MLC performance is slower because it takes longer to read a cell with multiple bits in it than it takes with just one. MLC, in one technology I am aware of, encodes 2-bits in the voltage that is programmed in or read out from a cell, e.g., VoltageA = “00”, VoltageB=”01″, VoltageC=”10″, and VoltageD=”11″. This gets more complex with 3 or more bits per cell but the logic holds.  With multiple voltages, determining which voltage level is present is more complex for MLC and hence, takes longer to perform.

In the end I would expect STEC’s latest drive to be some sort of SLC-MLC hybrid but I could be wrong. It’s certainly possible that STEC have gone with just an MLC drive and beefed up the capacity, over provisioning, ECC, and wear leveling algorithms to handle its lack of write endurance

MLC takes over the world

But the major issue with using MLC in SSDs is that MLC technology is driving the NAND market. All those items in the photo above are most probably using MLC NAND, if not today then certainly tomorrow. As such, the consumer market will be driving MLC NAND manufacturing volumes way above anything the SLC market requires. Such volumes will ultimately make it unaffordable to manufacture/use any other type of NAND, namely SLC in most applications, including SSDs.

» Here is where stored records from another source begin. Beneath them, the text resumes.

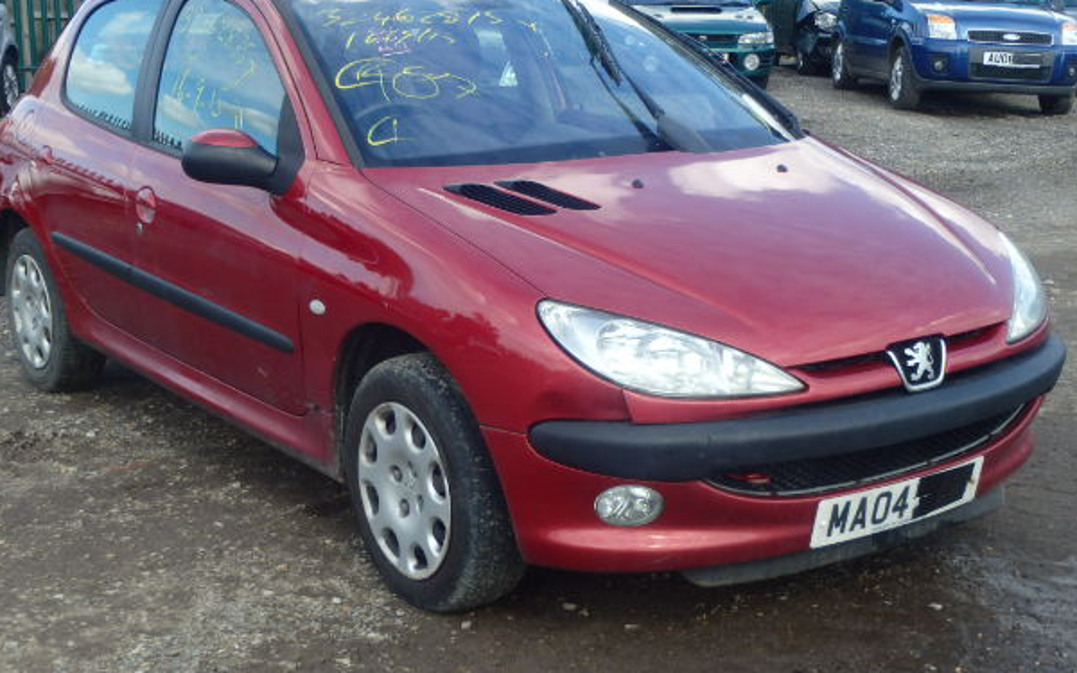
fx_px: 1526
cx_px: 537
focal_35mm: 52
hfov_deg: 38.9
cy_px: 375
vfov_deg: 24.9
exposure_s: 1/200
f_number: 4.9
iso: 125
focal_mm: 8.3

So sooner or later all SSDs will be using only MLC NAND technology. I guess the sooner we all learn to live with that the better for all of us.

Toshiba’s New MLC NAND Flash SSDs

Toshiba has recently announced a new series of SSD’s based on MLC NAND (Yahoo Biz story). This is only the latest in a series of MLC SSDs which Toshiba has released.

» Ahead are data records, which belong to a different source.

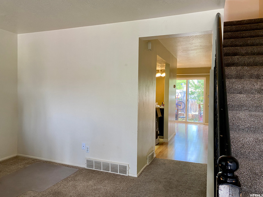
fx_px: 198
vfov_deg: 53.1
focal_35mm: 26
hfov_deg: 67.3
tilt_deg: -1.6
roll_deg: -0.6
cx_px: 132
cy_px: 98
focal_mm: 4.25
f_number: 1.8
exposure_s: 1/60
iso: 80
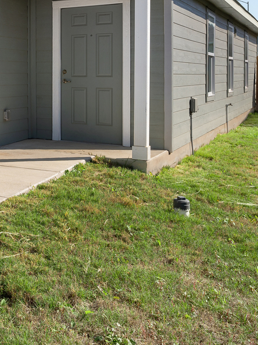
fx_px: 511
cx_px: -139
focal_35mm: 51
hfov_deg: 22.7
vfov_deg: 36.4
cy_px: 86
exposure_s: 1/1600
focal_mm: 19.5
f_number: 9
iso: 250
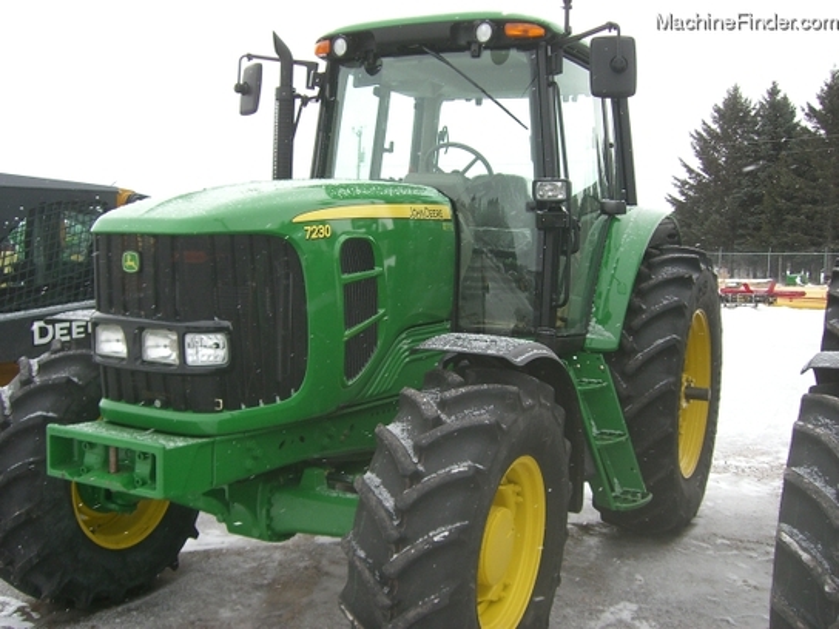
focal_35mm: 38
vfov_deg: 37.7
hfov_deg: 49.0
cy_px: 314
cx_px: 420
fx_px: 921
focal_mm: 6.2
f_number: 2.7
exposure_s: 1/200
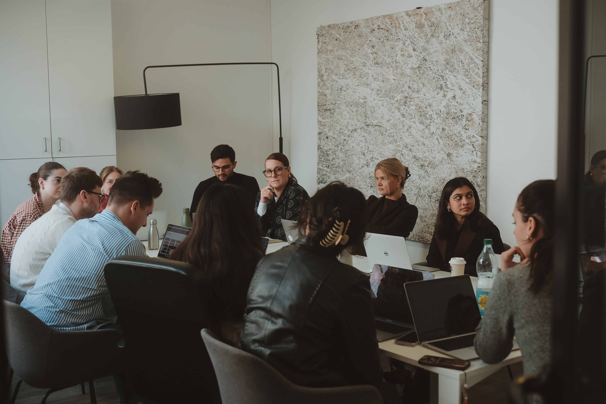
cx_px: 303
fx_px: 690
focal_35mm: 41
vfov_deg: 32.6
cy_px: 202
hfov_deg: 47.4
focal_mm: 27
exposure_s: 1/240
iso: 320
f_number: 2.5
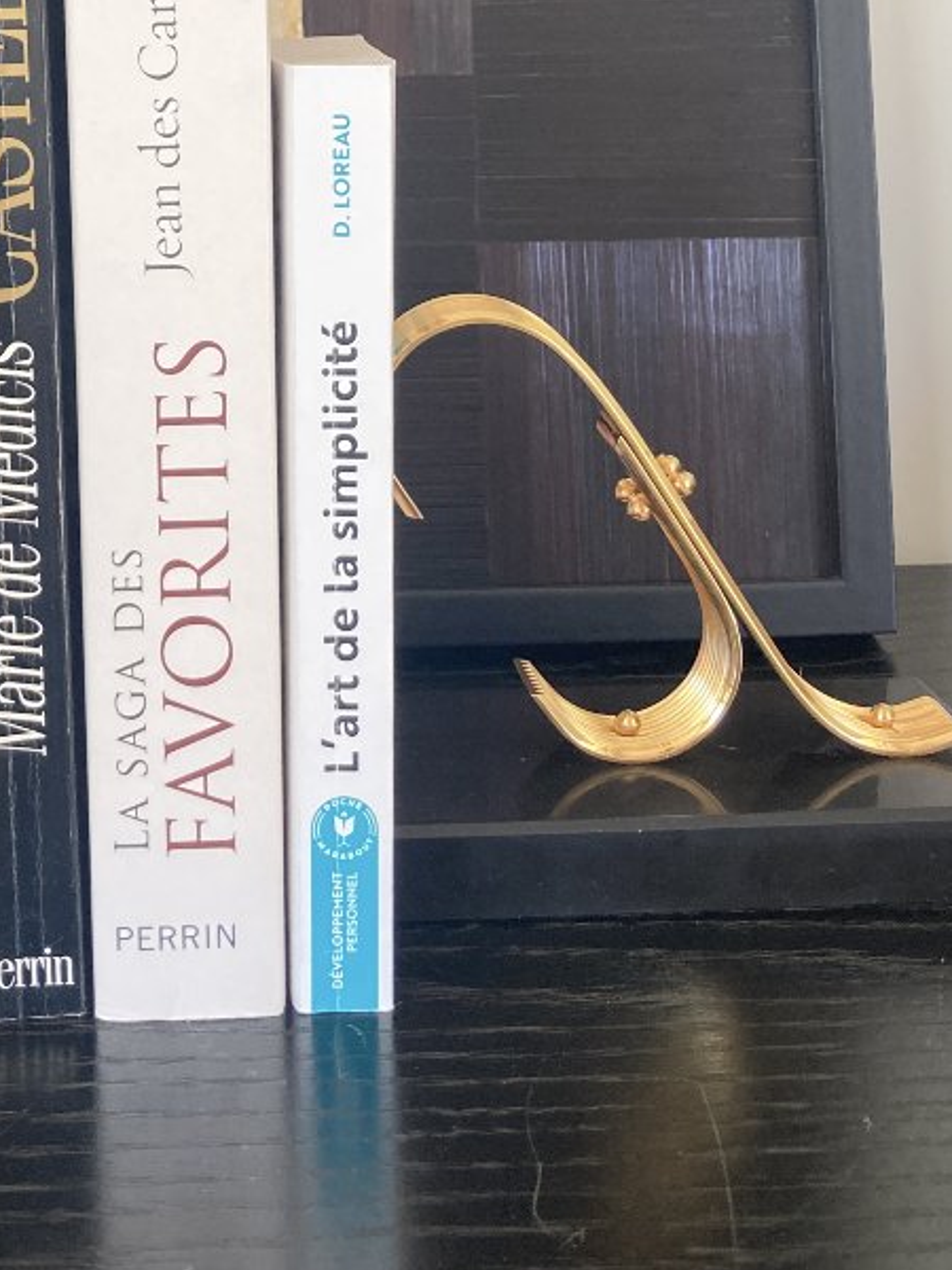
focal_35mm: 56
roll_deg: +0.9
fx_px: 2053
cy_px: 203
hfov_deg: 25.6
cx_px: 186
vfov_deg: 33.1
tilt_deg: -5.9
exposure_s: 1/78
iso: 80
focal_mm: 3.99
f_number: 1.8
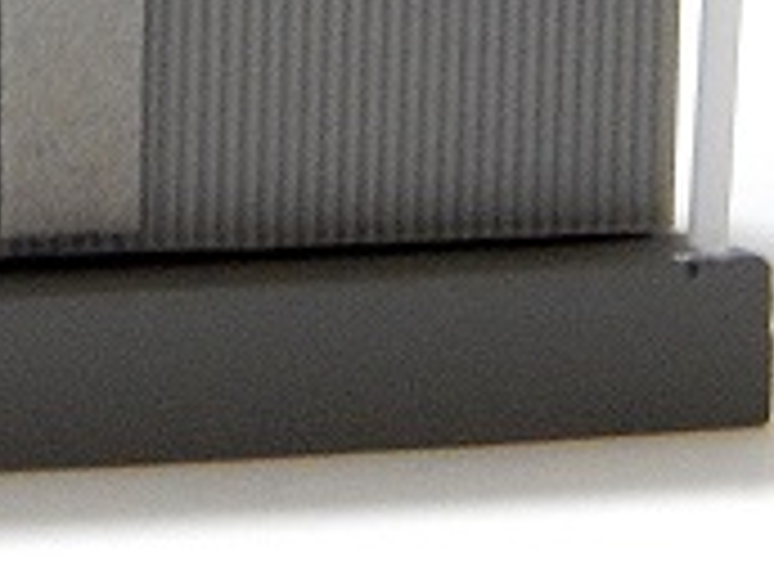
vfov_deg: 4.3
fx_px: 7736
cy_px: -357
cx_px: -702
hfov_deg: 5.6
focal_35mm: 346
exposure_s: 1/6
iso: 800
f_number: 5.1
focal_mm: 15.2
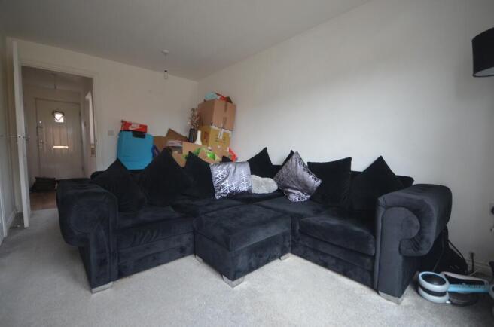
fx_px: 205
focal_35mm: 15
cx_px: 247
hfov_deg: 100.5
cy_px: 164
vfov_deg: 77.0
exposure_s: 1/30
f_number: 4
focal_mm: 10
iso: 800
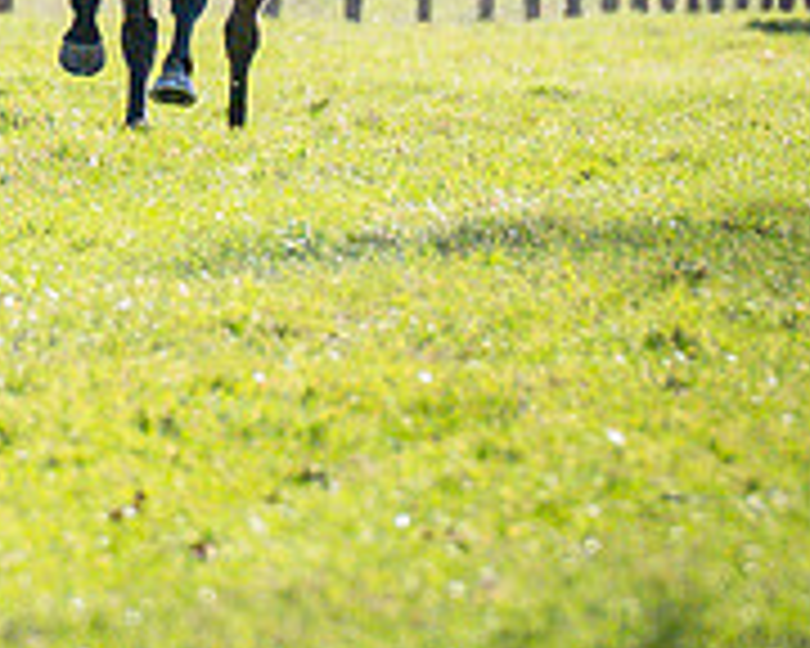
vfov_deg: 0.9
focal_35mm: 1767
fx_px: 42360
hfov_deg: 1.1
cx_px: -683
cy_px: -365
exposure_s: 1/6400
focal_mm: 200
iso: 400
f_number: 4
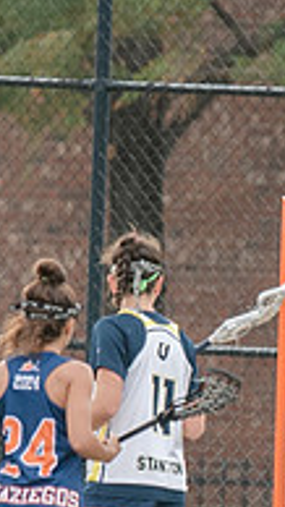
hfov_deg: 0.8
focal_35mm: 1608
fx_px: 21622
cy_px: 415
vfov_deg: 1.3
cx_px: 337
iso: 450
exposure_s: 1/1250
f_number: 2.8
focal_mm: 200
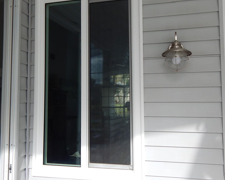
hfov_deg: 46.8
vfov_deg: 38.2
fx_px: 260
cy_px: 86
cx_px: 105
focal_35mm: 39
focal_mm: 6.1
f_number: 3.3
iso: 125
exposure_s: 1/320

Historically, MLC (multi-level cell) NAND has supported higher capacity but has been slower and less reliable than SLC (single-level cell) NAND. The capacity points supplied for the new drive (64, 128, 256, & 512GB) reflect the higher density NAND. Toshiba’s performance numbers for new drives also look appealing but are probably overkill for most desktop/notebook/netbook users

Toshiba’s reliability specifications were not listed in the Yahoo story and probably would be hard to find elsewhere (I looked on the Toshiba America website and couldn’t locate any). However the duty cycle for a desktop/notebook data drive are not that severe. So the fact that MLC can only endure ~1/10th the writes that SLC can endure is probably not much of an issue.

SNIA is working on SSD (or SSS as SNIA calls it, see SNIA SSSI forum website) reliability but have yet to publish anything externally. Unsure whether they will break out MLC vs SLC drives but it’s certainly worthy of discussion.

But the advantage of MLC NAND SSDs is that they should be 2 to 4X cheaper than SLC SSDs, depending on the number (2, 3 or 4) of bits/cell, and as such, more affordable. This advantage can be reduced by the need to over-provision the device and add more parallelism in order to improve MLC reliability and performance. But both of these facilities are becoming more commonplace and so should be relatively straight forward to support in an SSD.

The question remains, given the reliability differences, when and if MLC NAND will ever become reliable enough for enterprise class SSDs. Although many vendors make MLC NAND SSDs for the notebook/desktop market (Intel, SanDISK, Samsung, etc.), FusionIO is probably one of the few using a combination of SLC and MLC NAND for enterprise class storage (see FusionIO press release). Although calling the FusionIO device an SSD is probably a misnomer. And what FusionIO does to moderate MLC endurance issues is not clear but buffering write data to SLC NAND must certainly play some part.